Beşiktaş’ta oyuncular ligi bitirmiş, bavulları hazırlamış.

Bu oyun felsefesinin ne bu seneye ne de önümüzdeki senenin yapılandırmasına bir katkı vermeyeceklerini anlamadan tatile gidecekler.

Bu defa bir maç var, bir maç yok. Önde hiç yok diyebilirim. Ne Masuaku ne Swenson iki yönlü değil. Her zaman söylüyorum, bu oyuncu topluluğu Beşiktaş’a hiçbir şey katamaz. Joao Mario kurtarıcı olarak oyuna sokuluyor.

Mustafa’ya ne olursa olsun katlanılmıyorsa söyleyecek bir şey bulamıyorum. Semih için artık bir şey söyleyemiyorum. Semih konusu Beşiktaş’ta karın ağrısı olmaya devam ediyor. Lütfen Semih’i seneye bir şekilde değerlendirelim; bu maddi veya manevi olabilir.

Beşiktaş erime halinde. Yumuşak takımlarla güzel maçlar çıkardı, iddialılarla – derbiler harici – iyi sınavlar veremedi.

Solskjær her maç sonu taraftardan güvenoyu almayı bırakmalı, bu özgüven eksikliğine yol açar. Bende kredin kalmadı hocam. Kalanlarda, bence şampiyonluk beklentisine seninle ulaşamayacağımızı hâlâ anlamamış olanlar.

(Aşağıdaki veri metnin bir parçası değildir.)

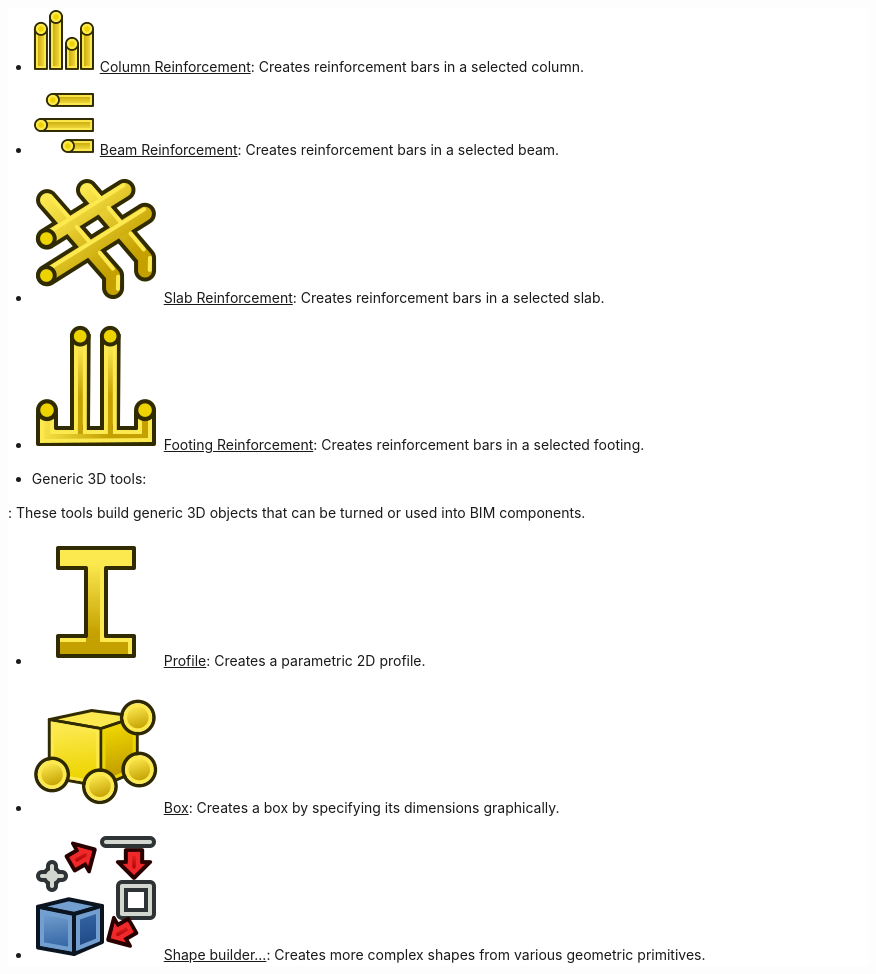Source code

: - ![](/src/assets/images/Reinforcement_ColumnRebars.svg) [Column Reinforcement](/Reinforcement_ColumnRebars "Reinforcement ColumnRebars"): Creates reinforcement bars in a selected column.

- ![](/src/assets/images/Reinforcement_BeamRebars.svg) [Beam Reinforcement](/Reinforcement_BeamRebars "Reinforcement BeamRebars"): Creates reinforcement bars in a selected beam.

- ![](/src/assets/images/Reinforcement_SlabRebars.svg) [Slab Reinforcement](/Reinforcement_SlabRebars "Reinforcement SlabRebars"): Creates reinforcement bars in a selected slab.

- ![](/src/assets/images/Reinforcement_FootingRebars.svg) [Footing Reinforcement](/Reinforcement_FootingRebars "Reinforcement FootingRebars"): Creates reinforcement bars in a selected footing.

* Generic 3D tools:

: These tools build generic 3D objects that can be turned or used into BIM components.

- ![](/src/assets/images/Arch_Profile.svg) [Profile](/Arch_Profile "Arch Profile"): Creates a parametric 2D profile.

- ![](/src/assets/images/BIM_Box.svg) [Box](/BIM_Box "BIM Box"): Creates a box by specifying its dimensions graphically.

- ![](/src/assets/images/Part_Builder.svg) [Shape builder...](/Part_Builder "Part Builder"): Creates more complex shapes from various geometric primitives.

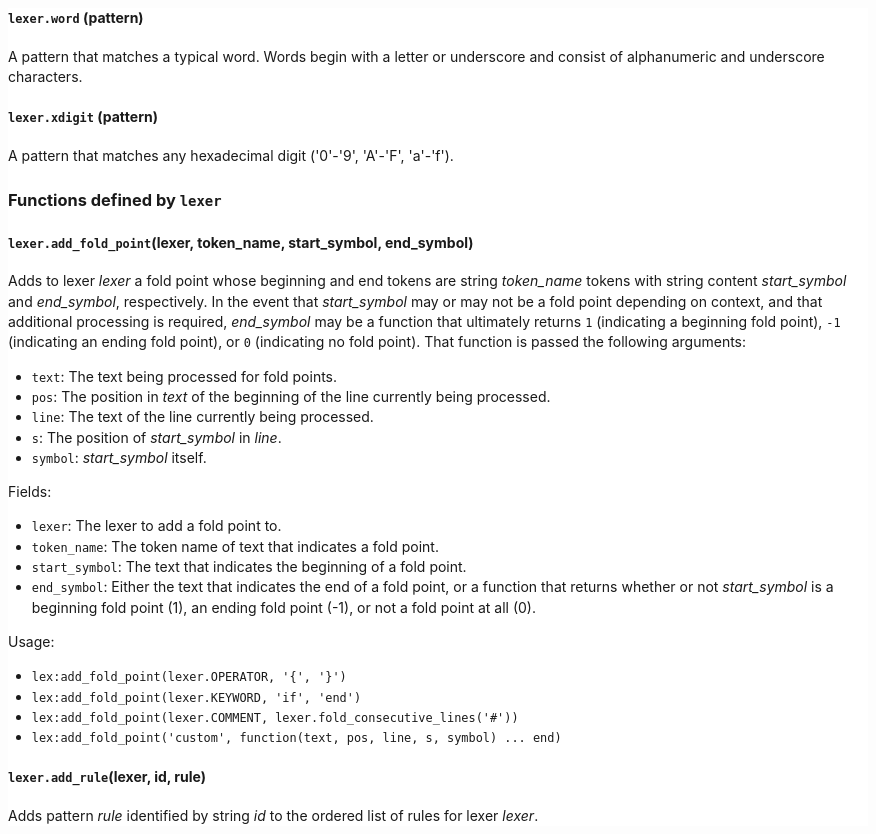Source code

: <a id="lexer.word"></a>
#### `lexer.word` (pattern)

A pattern that matches a typical word. Words begin with a letter or
  underscore and consist of alphanumeric and underscore characters.

<a id="lexer.xdigit"></a>
#### `lexer.xdigit` (pattern)

A pattern that matches any hexadecimal digit ('0'-'9', 'A'-'F', 'a'-'f').


### Functions defined by `lexer`

<a id="lexer.add_fold_point"></a>
#### `lexer.add_fold_point`(lexer, token\_name, start\_symbol, end\_symbol)

Adds to lexer *lexer* a fold point whose beginning and end tokens are string
*token_name* tokens with string content *start_symbol* and *end_symbol*,
respectively.
In the event that *start_symbol* may or may not be a fold point depending on
context, and that additional processing is required, *end_symbol* may be a
function that ultimately returns `1` (indicating a beginning fold point),
`-1` (indicating an ending fold point), or `0` (indicating no fold point).
That function is passed the following arguments:

  * `text`: The text being processed for fold points.
  * `pos`: The position in *text* of the beginning of the line currently
    being processed.
  * `line`: The text of the line currently being processed.
  * `s`: The position of *start_symbol* in *line*.
  * `symbol`: *start_symbol* itself.

Fields:

* `lexer`: The lexer to add a fold point to.
* `token_name`: The token name of text that indicates a fold point.
* `start_symbol`: The text that indicates the beginning of a fold point.
* `end_symbol`: Either the text that indicates the end of a fold point, or
  a function that returns whether or not *start_symbol* is a beginning fold
  point (1), an ending fold point (-1), or not a fold point at all (0).

Usage:

* `lex:add_fold_point(lexer.OPERATOR, '{', '}')`
* `lex:add_fold_point(lexer.KEYWORD, 'if', 'end')`
* `lex:add_fold_point(lexer.COMMENT, lexer.fold_consecutive_lines('#'))`
* `lex:add_fold_point('custom', function(text, pos, line, s, symbol)
  ... end)`

<a id="lexer.add_rule"></a>
#### `lexer.add_rule`(lexer, id, rule)

Adds pattern *rule* identified by string *id* to the ordered list of rules
for lexer *lexer*.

Beşiktaş, öne baskı yapıp farklı pozisyonlara da evrilemeyen bir oyuncu topluluğu ile maalesef bu işte başa tutunamaz. Daha önce de verdiğim isimler gibi, iyi yerli bir ismi takımın başına getirmeden başarıyı yakalama ihtimali bana göre sıfır.

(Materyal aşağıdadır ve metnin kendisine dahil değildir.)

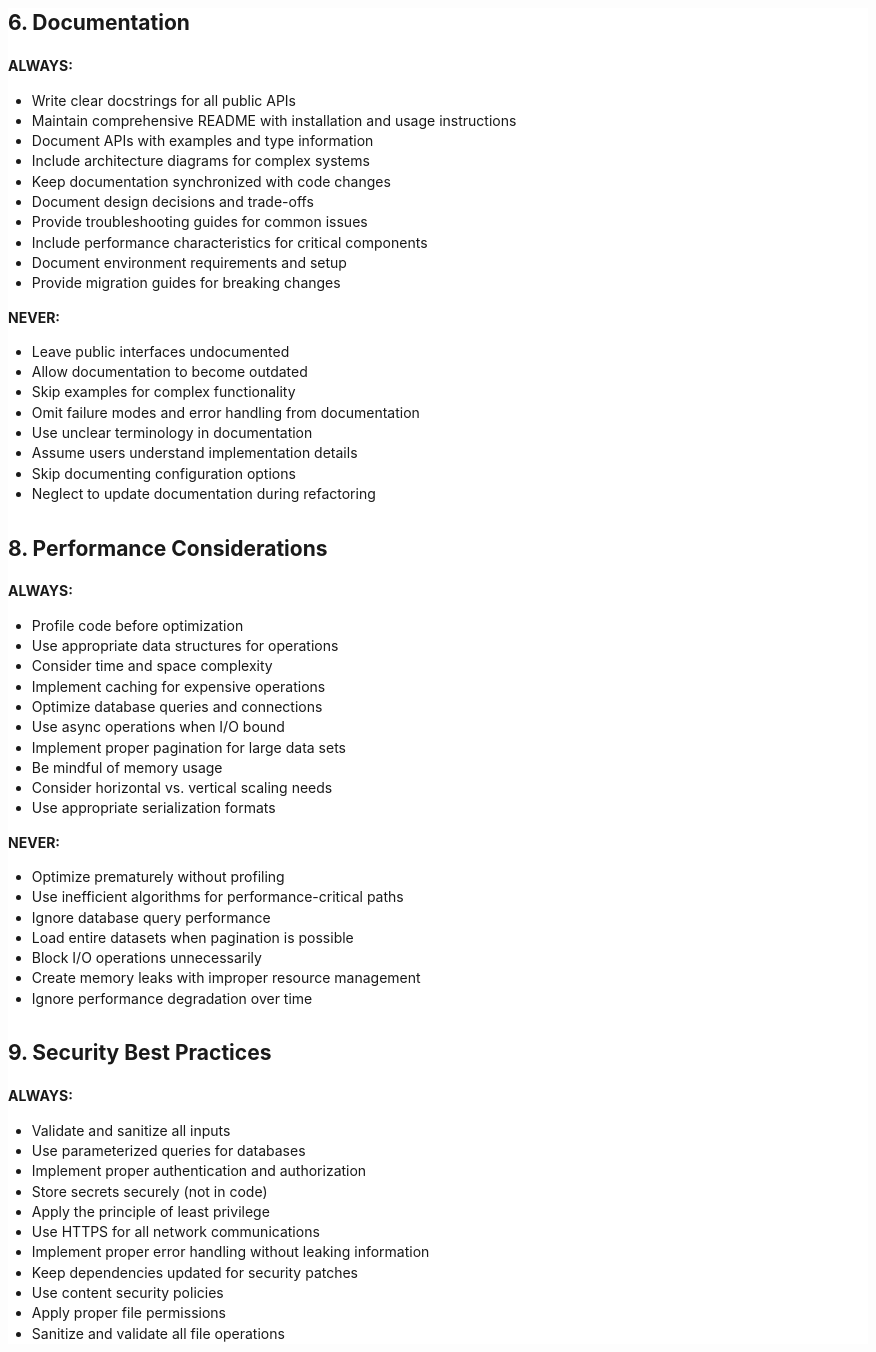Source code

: ## 6. Documentation
**ALWAYS:**
- Write clear docstrings for all public APIs
- Maintain comprehensive README with installation and usage instructions
- Document APIs with examples and type information
- Include architecture diagrams for complex systems
- Keep documentation synchronized with code changes
- Document design decisions and trade-offs
- Provide troubleshooting guides for common issues
- Include performance characteristics for critical components
- Document environment requirements and setup
- Provide migration guides for breaking changes

**NEVER:**
- Leave public interfaces undocumented
- Allow documentation to become outdated
- Skip examples for complex functionality
- Omit failure modes and error handling from documentation
- Use unclear terminology in documentation
- Assume users understand implementation details
- Skip documenting configuration options
- Neglect to update documentation during refactoring



## 8. Performance Considerations
**ALWAYS:**
- Profile code before optimization
- Use appropriate data structures for operations
- Consider time and space complexity
- Implement caching for expensive operations
- Optimize database queries and connections
- Use async operations when I/O bound
- Implement proper pagination for large data sets
- Be mindful of memory usage
- Consider horizontal vs. vertical scaling needs
- Use appropriate serialization formats

**NEVER:**
- Optimize prematurely without profiling
- Use inefficient algorithms for performance-critical paths
- Ignore database query performance
- Load entire datasets when pagination is possible
- Block I/O operations unnecessarily
- Create memory leaks with improper resource management
- Ignore performance degradation over time

## 9. Security Best Practices
**ALWAYS:**
- Validate and sanitize all inputs
- Use parameterized queries for databases
- Implement proper authentication and authorization
- Store secrets securely (not in code)
- Apply the principle of least privilege
- Use HTTPS for all network communications
- Implement proper error handling without leaking information
- Keep dependencies updated for security patches
- Use content security policies
- Apply proper file permissions
- Sanitize and validate all file operations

Hayal hep vardır, fakat gerçekler sahada gözükmeyince her şeyin sıradanlaştığı anlaşılır.

Beşiktaş ruhunu kazanmalı. Ruhunu kazanmazsa her şey boş olur…

Rafa’nın golü bizi mutlu etti, Alanya 1 puanla mutlu oldu fakat Muçi, Immobile, Joao Mario ve arkadaşları bu sezon bizleri mutlu edemeden veda maçlarını oynayıp tatile gidecekler. Bu beni hakikaten üzüyor.

Kendi evlatlarımızı görmek beni daha mutlu ederdi. Ne yapalım, lig bitti.

En az 7–8 yeni isim, Beşiktaş’ta omurganın ve hocanın değişimiyle başarı getirir diye düşünüyorum.